I recently visited three different churches and was intrigued that each one had a typo in the bulletin that they handed out at the door.
All three of these churches were 500 plus members, in new facilities with lots of great things going on.
It made me cringe to see the printed error because it left a lasting impression on me and it didn’t represent the church well.
I used to tell employees that a typo, even in the bulletin, leaves a black eye on the church that sometimes takes years to overcome.
It is a very significant mistake that should not be taken lightly.
Pull together a team and work to implement these five steps to help eliminate typos in your printed material.
5 Ways to Eliminate Typos in Your Printed Material
1. Spell Check
The spell check feature on every word processing software is the first and most important line of defense against spelling errors.
The person creating the initial document content should re-read the information and run the spell check tool.
Use an online dictionary if you are not sure of a word choice.
2. Grammar Check
Spell check works for obvious misspelled words but what about grammatical errors? Most software programs can run a grammar check that can help you catch those common mistakes in word choice. Words like to or too, there or their, ware or wear and weather or whether.
However, a grammatical proof of the document is also important to eliminate these common errors.
3. Date, Time and Number Check
Another common error is with dates, times and numbers. Since these kinds of errors are not as obvious, and don’t show up in checking software, a focused proof reading of the numbers is important.
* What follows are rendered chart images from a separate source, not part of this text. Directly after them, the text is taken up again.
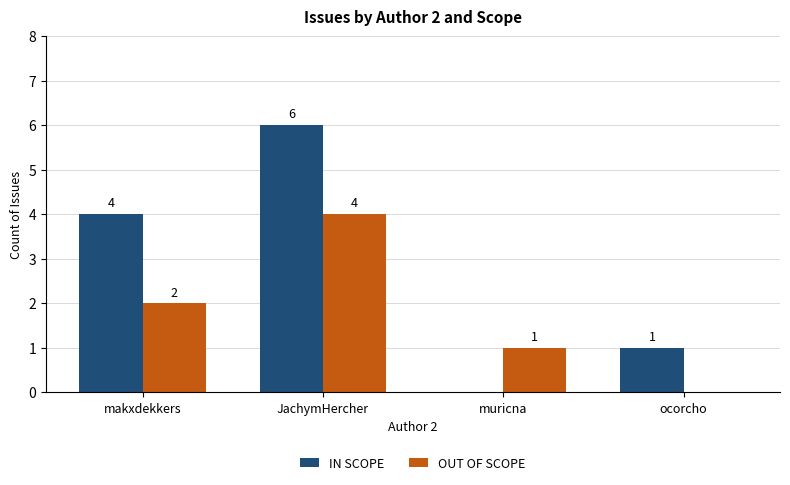

Count the number of categories in the chart.

4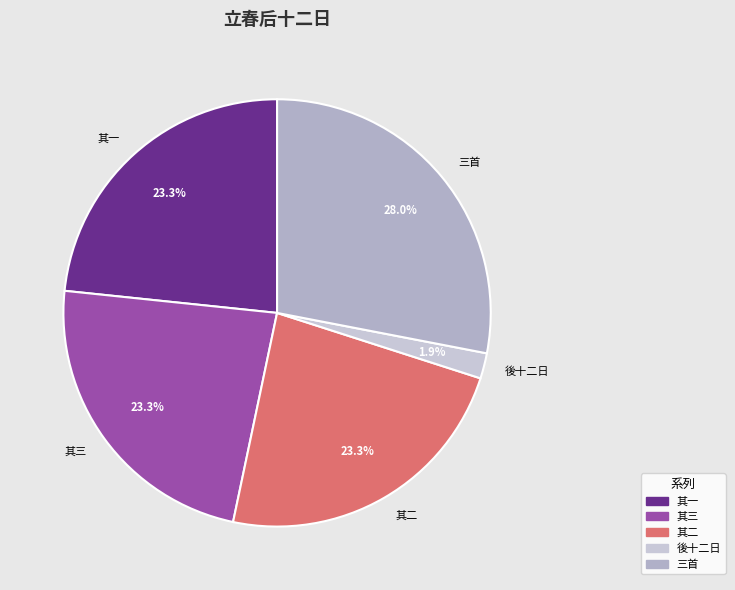

What portion of the pie excludes 其三?

76.7%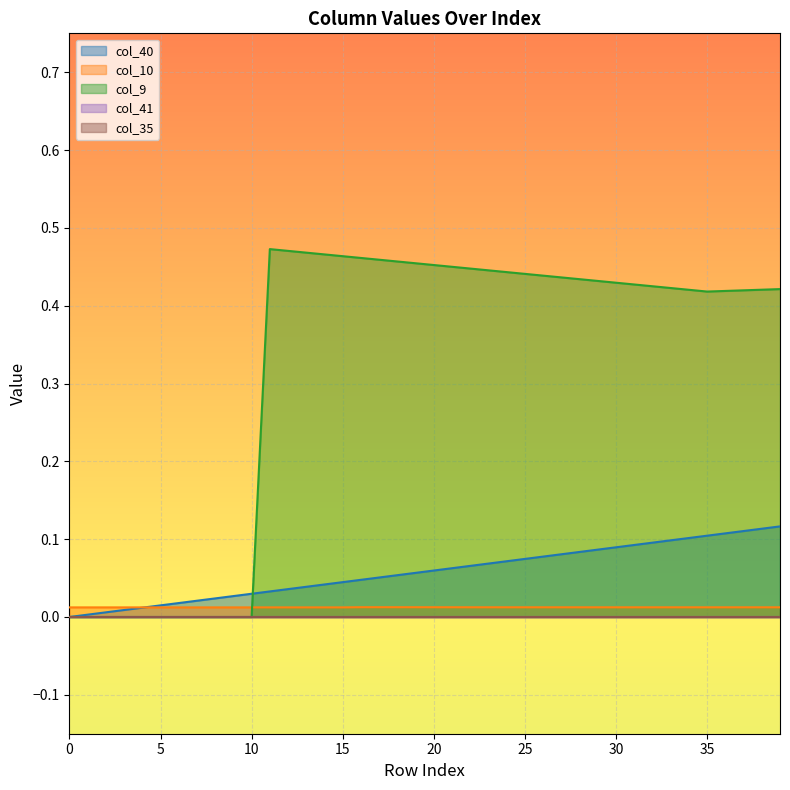

Is it true that col_10 equals 0.0 at 14?

True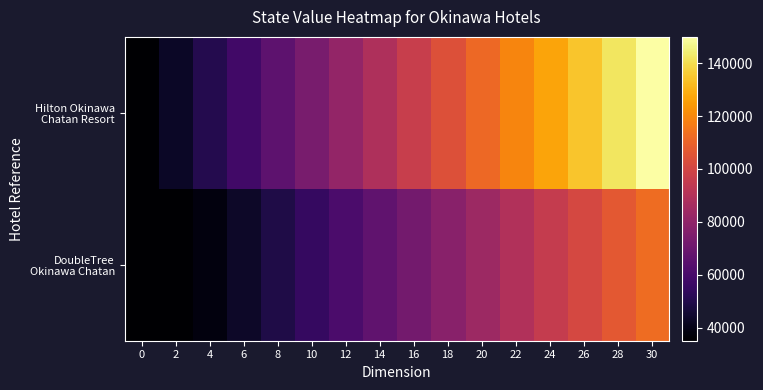

What is the total value across all series at 16?

168583.3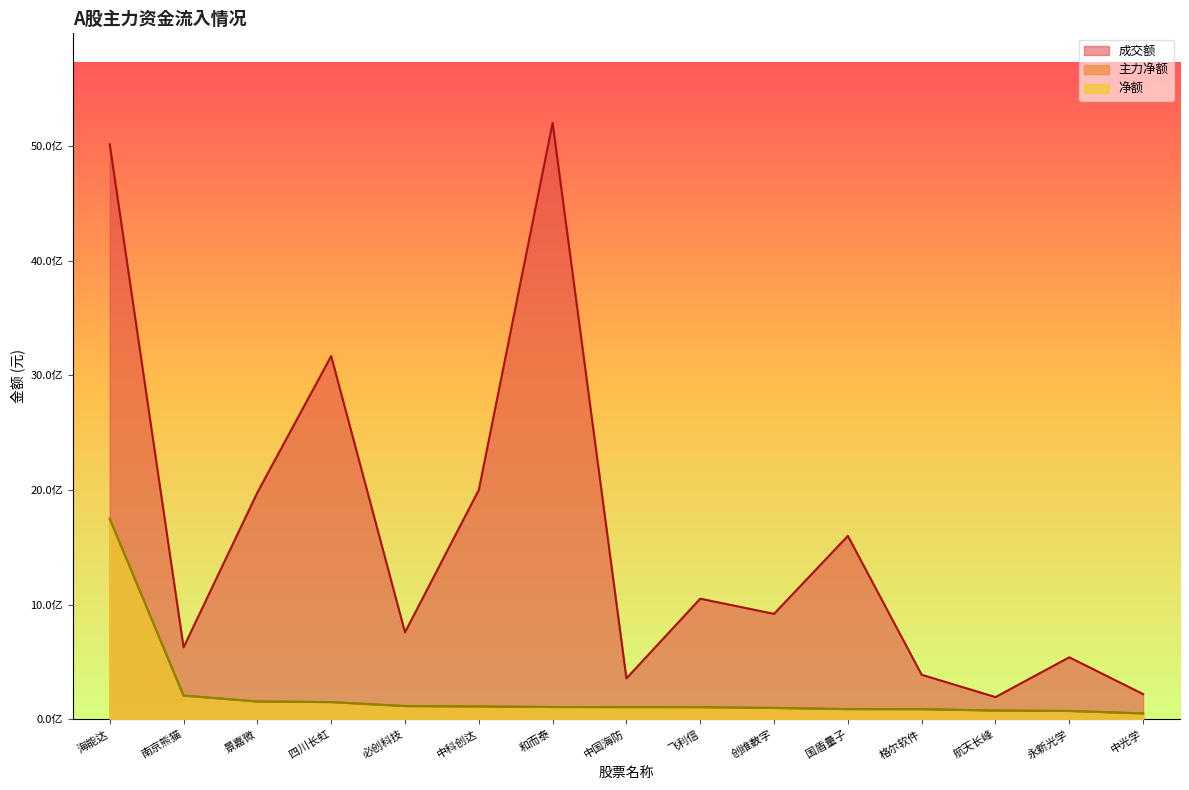

What is the minimum value shown in the chart?

50306476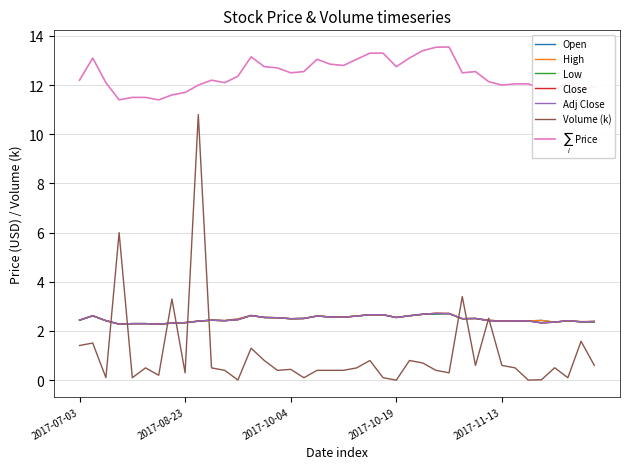

What is the difference between the maximum and minimum values in the Open series?

0.4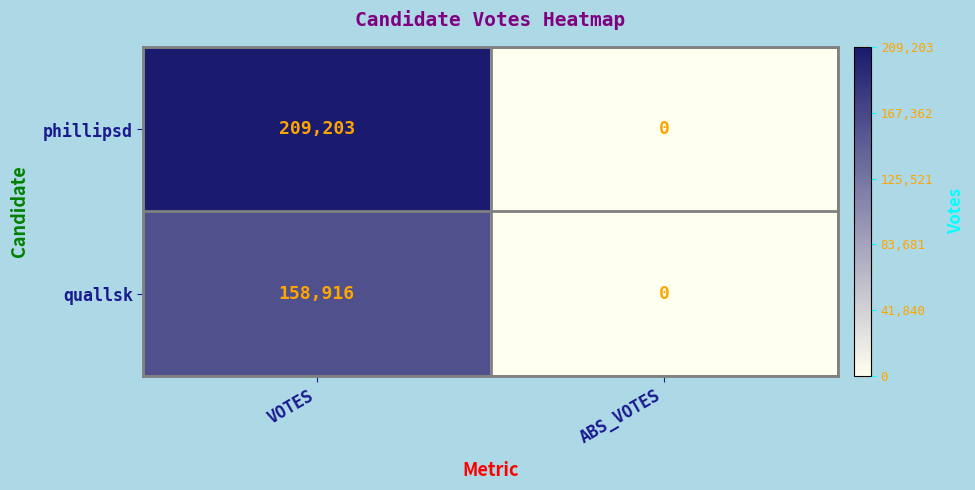

How many data points in quallsk are less than 158916?

1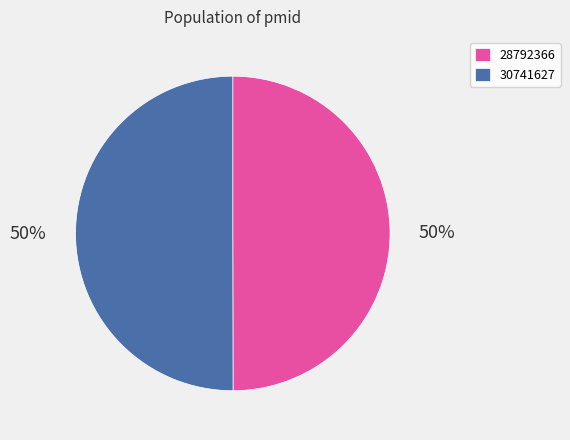

To the nearest percent, what percentage of the pie is 28792366?

50%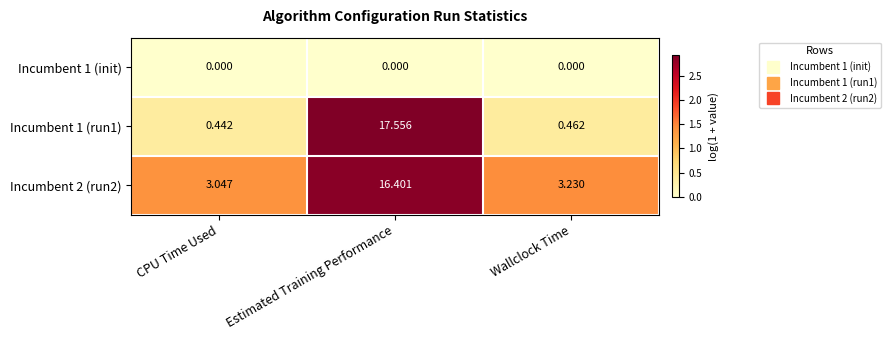

Count the number of categories in the chart.

3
For example, if you have a printed brochure advertising a church event, make sure the date, time of day (am/pm), price, contact phone number or email address are checked and double checked.
This is one error that can create a lot of unnecessary confusion and questions if not caught. When I proof any document with a phone number, I call that number to make sure it goes to the right person.
4. Context Check
Checking the context of the information is important to make sure that the way it is written and presented communicates the intended message.
This involves reading the text from the perspective of someone who does not have the same understanding of the information as the person writing it.
For example, an easy mistake is writing an invitation to a church event with a creative name, something like Element. You give the date and time and how fun the event will be but you don’t explain what the event will entail or who the target audience is. This is confusing to the person reading it and leaves them with more questions than answers.
You may know all of this information but it is important to share as much detail so that it is communicated accurately and will be a good sales pitch for the event.
5. Proofreading Team
Anytime a document, email or even text is being sent to more than one person, there should be a team assigned to proofreading the information.
I recommend a team of at least three people with one of those people not being familiar with the content to give an objective view of how the information is communicated.
There should be a predictable time of the week that the proof takes place. The team can be employees or volunteers. With the ease of electronic sharing of documents, a team of volunteers could easily help to fill this need.
We are all human and making errors is part of the human experience. Recognizing the possibility of making mistakes in printed documents is the first step in working toward eliminating them. This is important because the church represents Christ – and who more than the church should be doing things with excellence!